Cooper praises Gafford’s skills as a people leader. “Derrek is an extremely well-rounded executive that can see the big picture and organize teams to be successful with new ventures,” he said. “He has a way of explaining complex situations in simple terms and knows how to inspire the hearts of employees.”
Growing “corporate entrepreneurs”: Though good customer service is essential, to increase customer satisfaction over time, you need to be able to innovate, Gafford said. To that end, he encourages employees to become what he called “citizen developers” and experiment with robotic process automation and other technologies. That freedom has paid off: The finance group produces about one new bot a month, Gafford said. Recently, an employee wrote a bot that automates a large portion of the 60,000 garnishments TrueBlue processes a year.
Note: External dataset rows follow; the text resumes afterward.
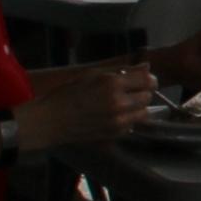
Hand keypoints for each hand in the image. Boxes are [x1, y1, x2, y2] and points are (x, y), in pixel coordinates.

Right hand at [25, 57, 157, 148]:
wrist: (51, 120)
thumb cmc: (69, 93)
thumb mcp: (93, 74)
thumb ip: (122, 70)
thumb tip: (146, 66)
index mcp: (113, 84)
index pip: (148, 79)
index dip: (148, 78)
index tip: (143, 79)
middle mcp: (119, 103)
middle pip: (148, 96)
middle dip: (142, 92)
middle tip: (130, 91)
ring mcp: (118, 120)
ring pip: (144, 112)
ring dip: (138, 107)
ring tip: (123, 104)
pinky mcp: (115, 133)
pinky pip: (133, 124)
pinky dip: (129, 119)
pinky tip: (114, 115)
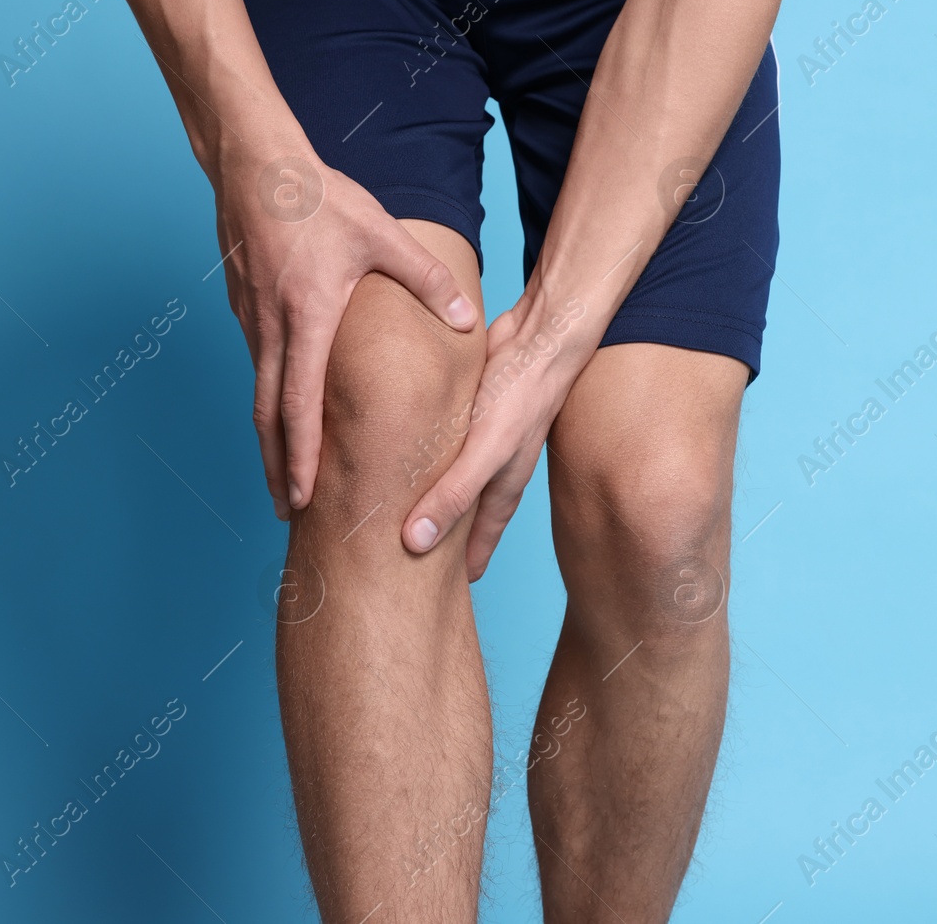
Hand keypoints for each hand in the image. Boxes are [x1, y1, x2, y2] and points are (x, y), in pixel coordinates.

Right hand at [215, 145, 478, 519]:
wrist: (254, 162)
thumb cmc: (318, 197)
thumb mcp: (380, 234)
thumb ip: (426, 280)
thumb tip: (466, 321)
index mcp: (307, 317)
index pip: (300, 404)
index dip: (300, 456)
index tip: (303, 496)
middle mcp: (272, 327)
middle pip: (268, 416)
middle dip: (277, 467)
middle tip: (287, 509)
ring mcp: (251, 319)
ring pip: (259, 392)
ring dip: (269, 439)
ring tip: (283, 477)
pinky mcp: (244, 307)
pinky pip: (258, 365)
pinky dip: (267, 401)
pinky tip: (281, 416)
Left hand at [402, 291, 592, 578]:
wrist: (540, 337)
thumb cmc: (522, 396)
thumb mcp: (485, 452)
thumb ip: (452, 495)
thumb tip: (413, 543)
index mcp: (500, 489)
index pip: (478, 544)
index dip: (458, 570)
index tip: (438, 601)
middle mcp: (491, 469)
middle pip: (461, 516)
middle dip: (438, 541)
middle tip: (407, 566)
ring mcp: (479, 440)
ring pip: (448, 479)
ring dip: (427, 496)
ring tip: (396, 513)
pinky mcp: (465, 410)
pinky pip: (439, 443)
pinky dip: (422, 456)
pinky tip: (400, 453)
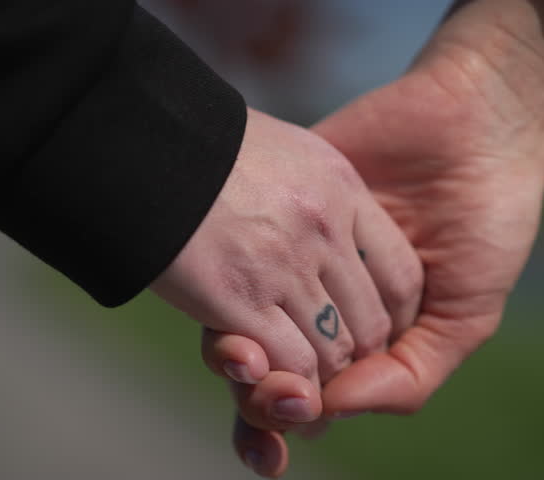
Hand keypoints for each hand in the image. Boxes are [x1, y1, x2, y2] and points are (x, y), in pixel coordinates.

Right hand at [152, 108, 421, 424]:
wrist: (142, 138)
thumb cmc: (202, 143)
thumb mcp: (280, 148)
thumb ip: (310, 187)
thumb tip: (318, 216)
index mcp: (341, 188)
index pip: (401, 274)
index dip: (392, 314)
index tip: (366, 327)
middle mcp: (324, 229)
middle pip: (371, 322)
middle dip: (356, 358)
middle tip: (335, 373)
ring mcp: (285, 265)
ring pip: (332, 351)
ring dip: (320, 378)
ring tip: (305, 385)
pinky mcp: (239, 297)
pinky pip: (289, 361)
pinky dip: (287, 381)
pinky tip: (273, 378)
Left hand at [202, 0, 543, 475]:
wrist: (473, 123)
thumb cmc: (485, 225)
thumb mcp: (465, 315)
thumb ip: (408, 374)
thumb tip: (331, 409)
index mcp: (359, 335)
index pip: (308, 392)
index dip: (287, 417)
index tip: (282, 429)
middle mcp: (318, 299)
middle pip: (265, 363)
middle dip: (254, 394)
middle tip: (265, 394)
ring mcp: (293, 255)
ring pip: (239, 315)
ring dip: (234, 349)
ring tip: (245, 357)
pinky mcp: (278, 210)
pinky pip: (239, 253)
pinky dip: (232, 284)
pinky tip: (239, 303)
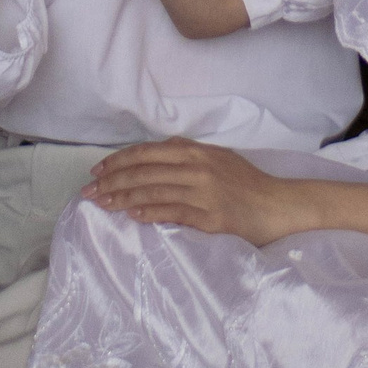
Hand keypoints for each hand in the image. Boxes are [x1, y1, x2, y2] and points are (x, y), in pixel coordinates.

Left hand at [85, 139, 313, 244]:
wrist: (279, 205)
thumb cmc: (248, 184)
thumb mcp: (218, 158)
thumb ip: (189, 153)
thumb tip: (158, 152)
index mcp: (196, 151)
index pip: (147, 152)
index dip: (118, 161)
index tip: (97, 171)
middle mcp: (197, 167)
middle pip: (144, 171)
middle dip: (111, 181)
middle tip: (88, 192)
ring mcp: (204, 191)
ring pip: (153, 191)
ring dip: (122, 198)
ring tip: (101, 205)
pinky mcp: (211, 216)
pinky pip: (173, 212)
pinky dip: (149, 213)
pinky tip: (132, 216)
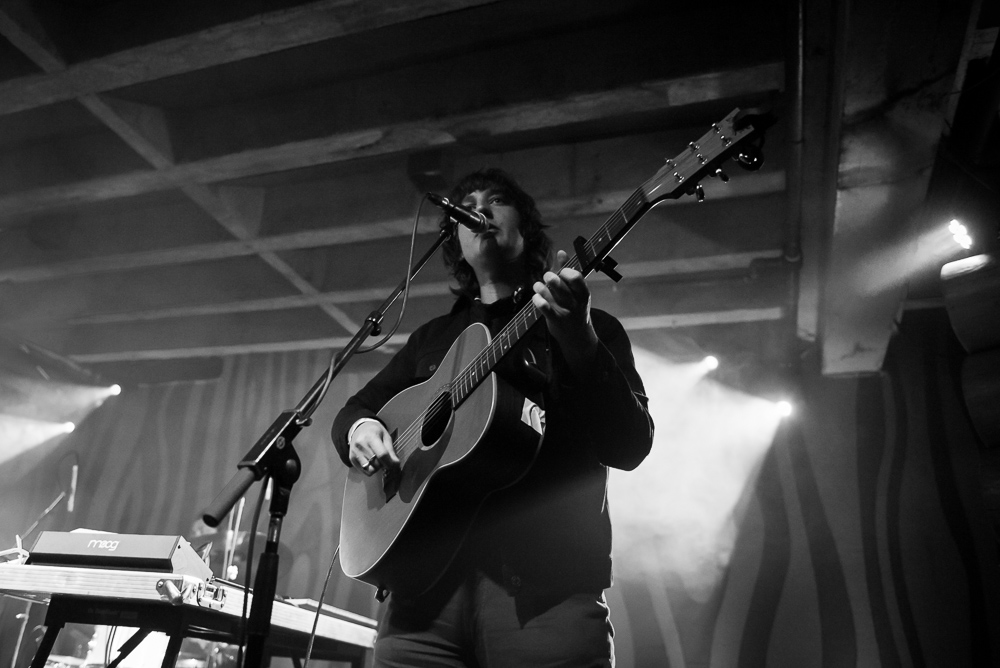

For innovation to flourish, companies need to foster the right culture, Gafford said, and “[teach] people inside the company to be corporate entrepreneurs.” Employees should be encouraged to think like entrepreneurs who not only propose ideas but refine them, test assumptions, and put practices in place to reduce risk, he said.
TrueBlue’s finance function has processes that prompt staff to view innovation as part of their day job, Gafford said. They have a technology council that meets monthly to discuss in-progress ideas and create a pipeline of new projects.
And the finance group will soon implement two innovation metrics for managers, Gafford said: the number of ideas implemented per employee and value created per employee. In the first year, these metrics will be established and tracked, but in subsequent years, they may be incorporated into the bonus program.
“That’s an example of something that’s just brand new that will have a cultural impact,” Gafford said.